The extracts endpoint is one of the most popular query endpoint in MediaWiki PHP API with on average 450 req/s. The information returned by the endpoint is fairly static and cacheable. The cache invalidation conditions are the same as for Parsoid html data, and are already tracked by RESTBase. With Varnish-cachable REST API we could provide significant improvement in response latency and lower the overall load on the PHP API.
However, the PHP endpoint provides multiple options, which makes it hard to convert it to REST. This task is created to discuss which of the options are useful, and which could be dropped.
Currently, following options are supported:
- exchars - how many characters are returned. This could be easily dropped out, as the full returned extract could be easily stripped on the client. However, dropping out this option makes the client load up the whole content, which might be inefficient, if this number is normally significantly lower than the content length. In case this is true, we could provide a number of options for returned content length, like short, long, full.
- exsentences - How many sentences to return. Mostly identical to the previous one.
- exlimit - How many extracts to return. REST API wouldn't allow batch requests, so this option would be definitely drooped.
- exintro - Return only content before the first section. If it's needed, this could become a separate endpoint. However, to support it, RESTBase would need to make a second request to the PHP API on invalidation, so ideally this should be dropped as well.
- explaintext - Return extracts as plain text instead of limited HTML. In case this is used, the REST endpoint could provide a format parameter.

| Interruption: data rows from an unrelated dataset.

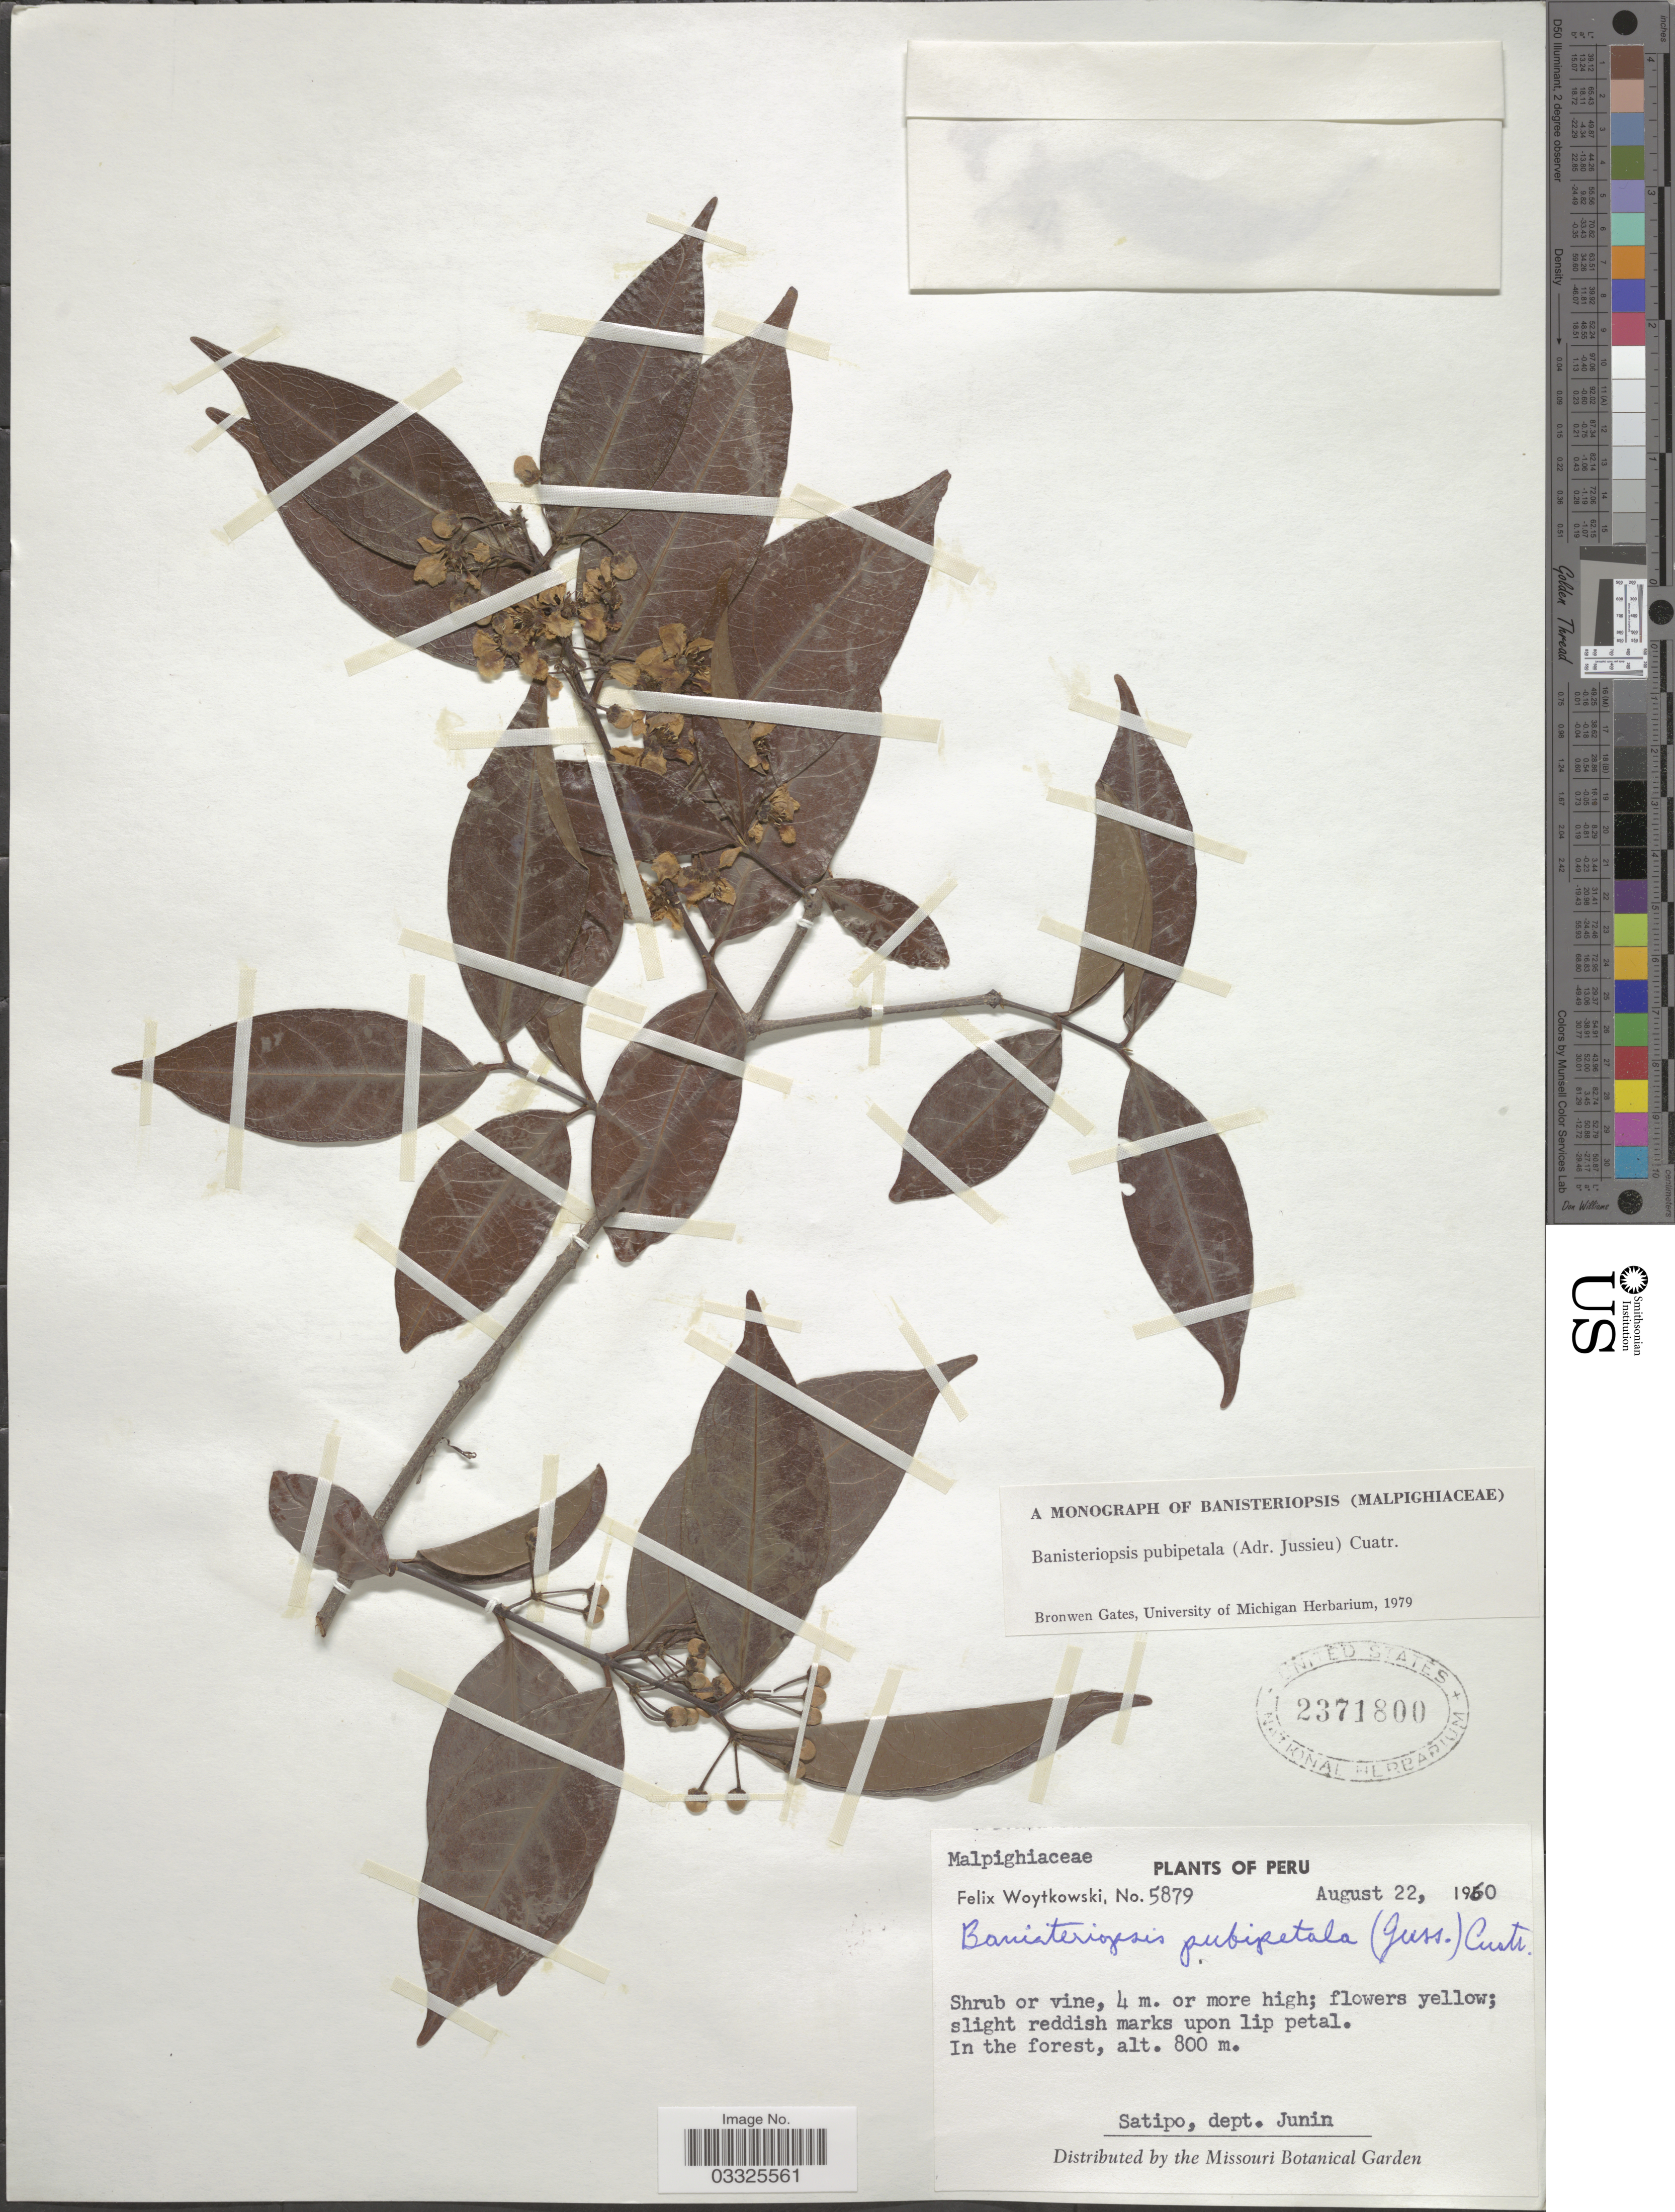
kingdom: Plantae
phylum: Tracheophyta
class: Magnoliopsida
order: Malpighiales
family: Malpighiaceae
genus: Banisteriopsis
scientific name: Banisteriopsis pubipetala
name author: (A. Juss.) Cuatrec.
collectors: F. Woytkowski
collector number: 5879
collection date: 1960-08-22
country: Peru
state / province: Junín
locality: Satipo, dept. Junin.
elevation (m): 800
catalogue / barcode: US 2371800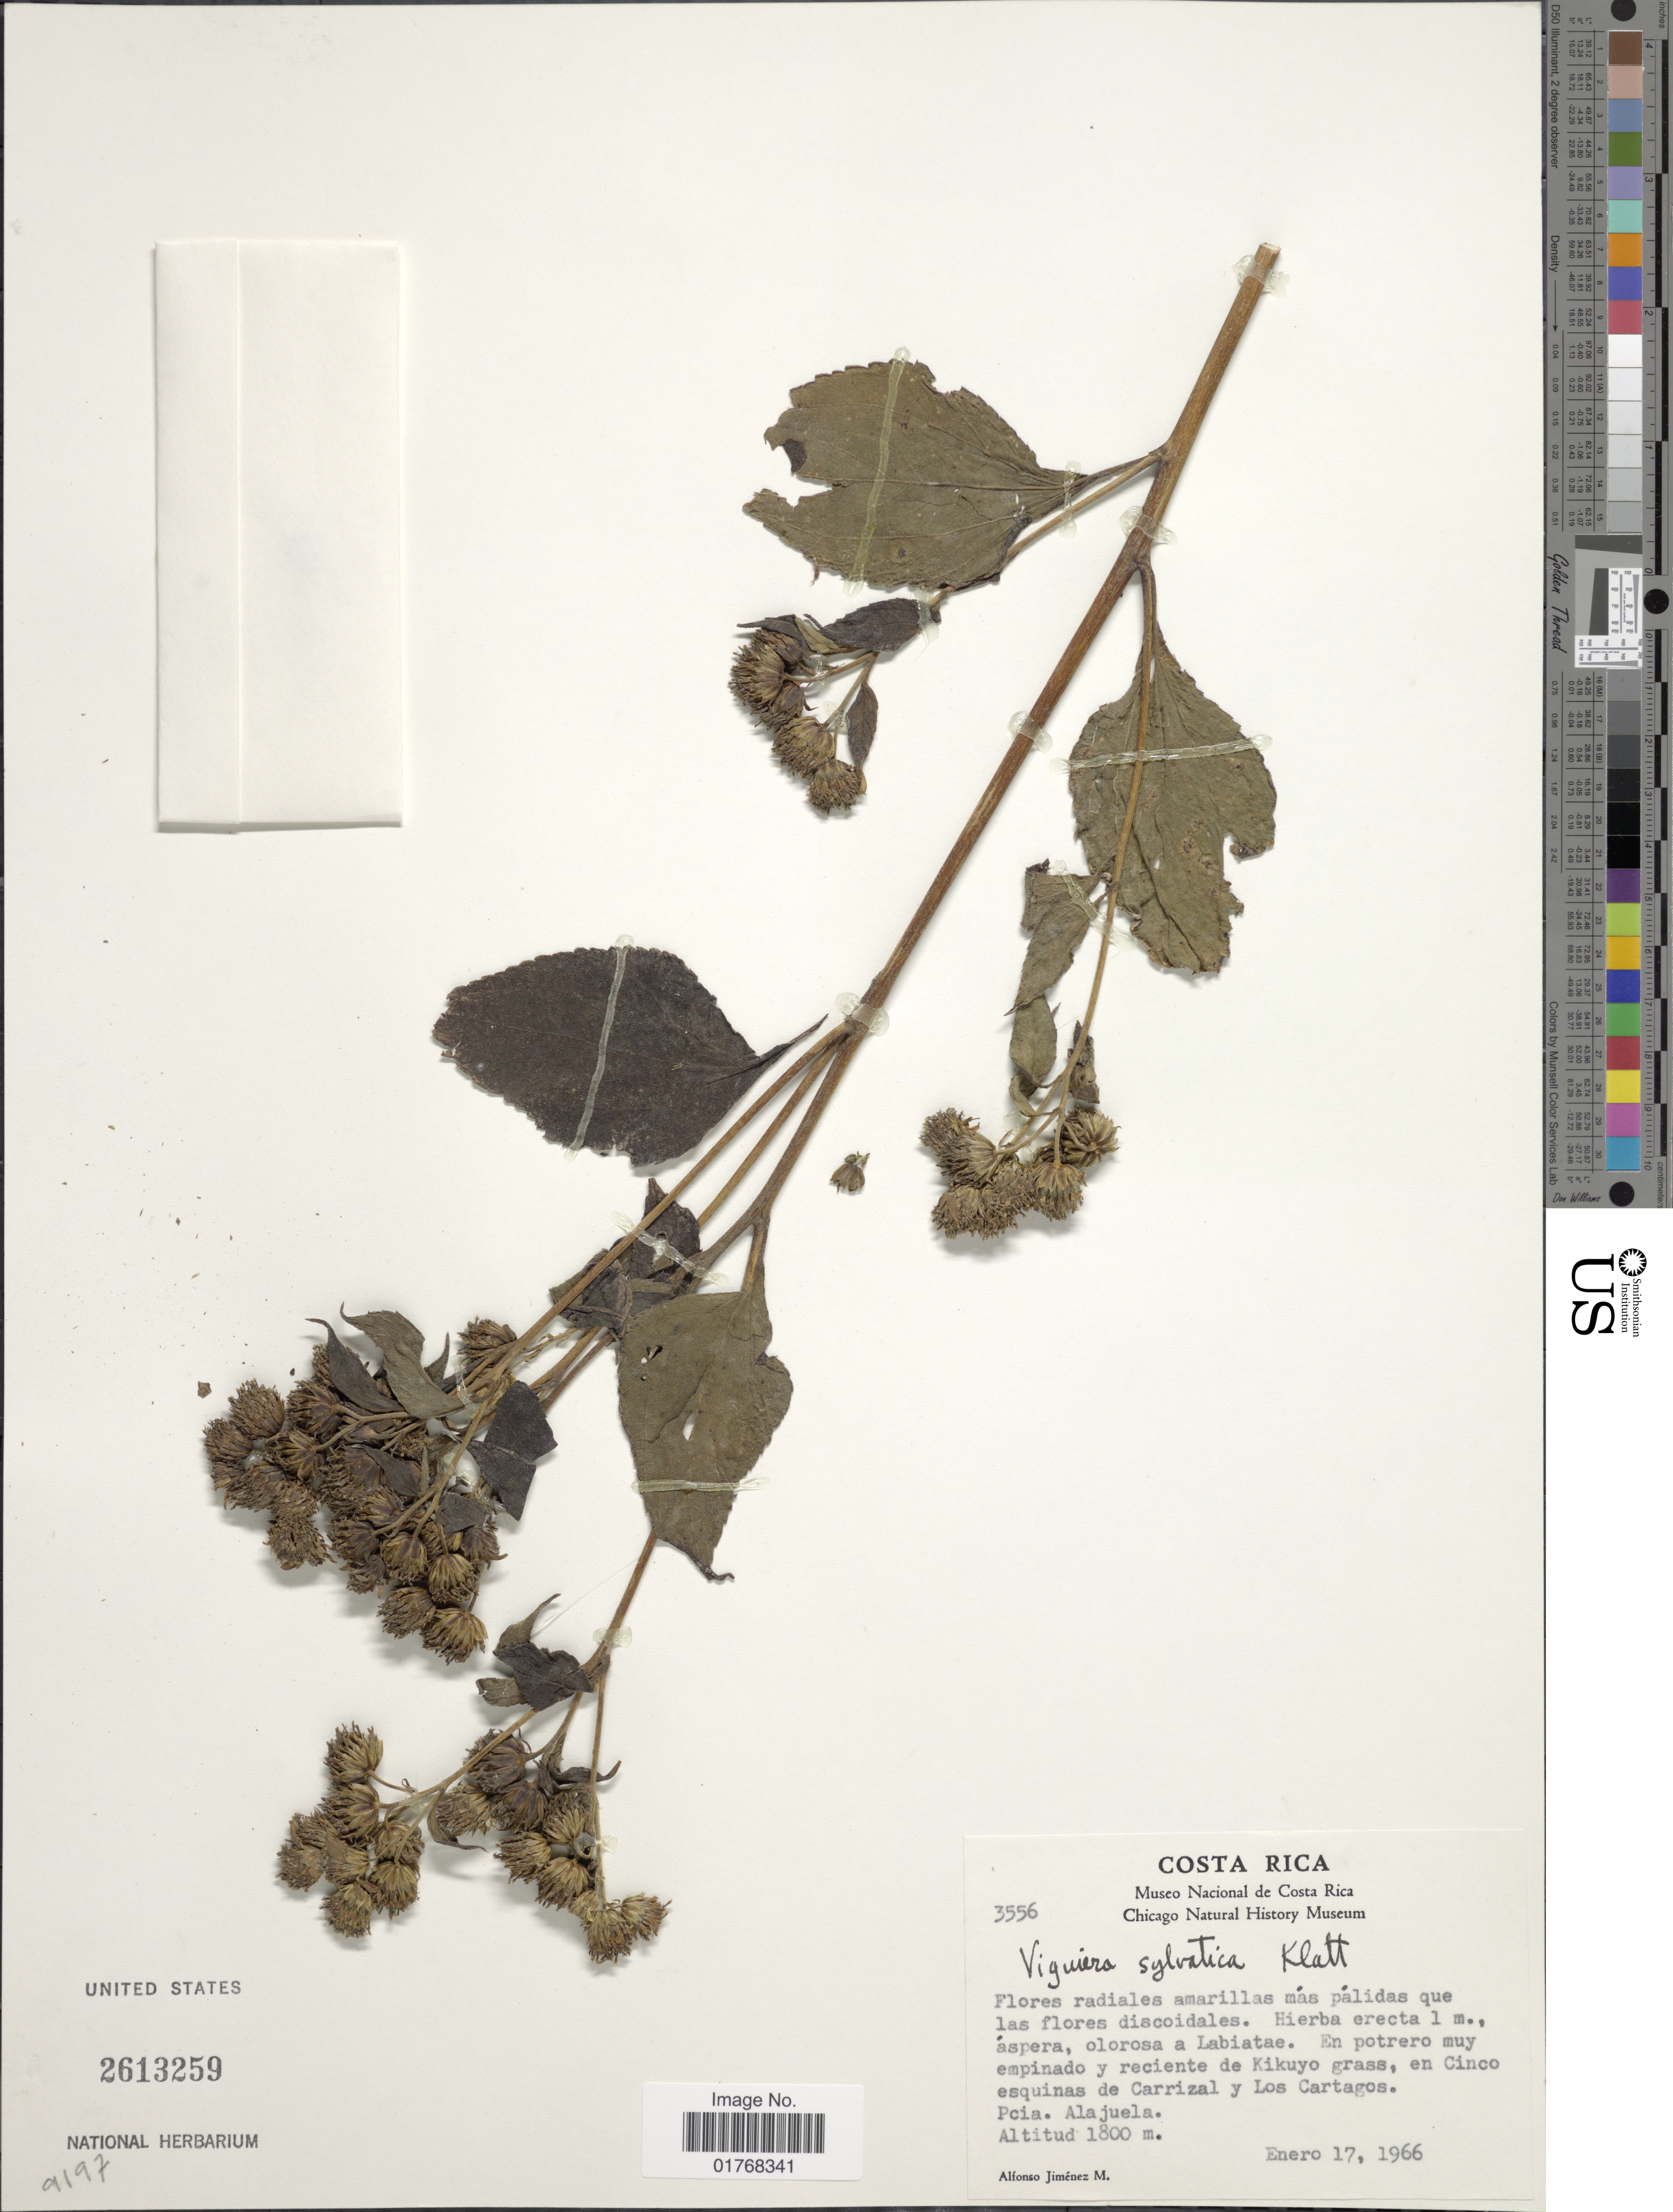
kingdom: Plantae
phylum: Tracheophyta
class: Magnoliopsida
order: Asterales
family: Asteraceae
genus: Viguiera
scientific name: Viguiera sylvatica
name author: Klatt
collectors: A. Jimenez M.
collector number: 3556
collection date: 1966-01-17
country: Costa Rica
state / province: Alajuela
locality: En potrero muy empinado y reciente de Kikuyo grass, en Cinco esquinas de Carrizal y Los Cartagos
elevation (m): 1800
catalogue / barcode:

However, we should consider returning only simplified HTML, as filtering-out all the tags is a fairly easy operation to do it on the client.
- exsectionformat - How to format sections in plaintext mode: plain, wikitext, raw. Likely to be dropped out, as RESTBase doesn't serve wikitext, and raw doesn't seem to be useful for clients.
- excontinue - When more results are available, use this to continue. As batch requests wouldn't be supported, this would be dropped.
- exvariant - Convert content into this language variant. The language variant would be controlled by the request domain, so this would also be dropped.
In case none of the options are strictly required, the API could look like this:
- /page/extract/{title} - returns the page extract for the latest title
- /page/extract/{title}/ - lists all revision/tid pairs available in storage for text extracts
- /page/extract/{title}{/revision}{/tid} - get an exact for a historic revision of a page
This task is created to accumulate the information about real usages of the API and decide on the options needed by the clients.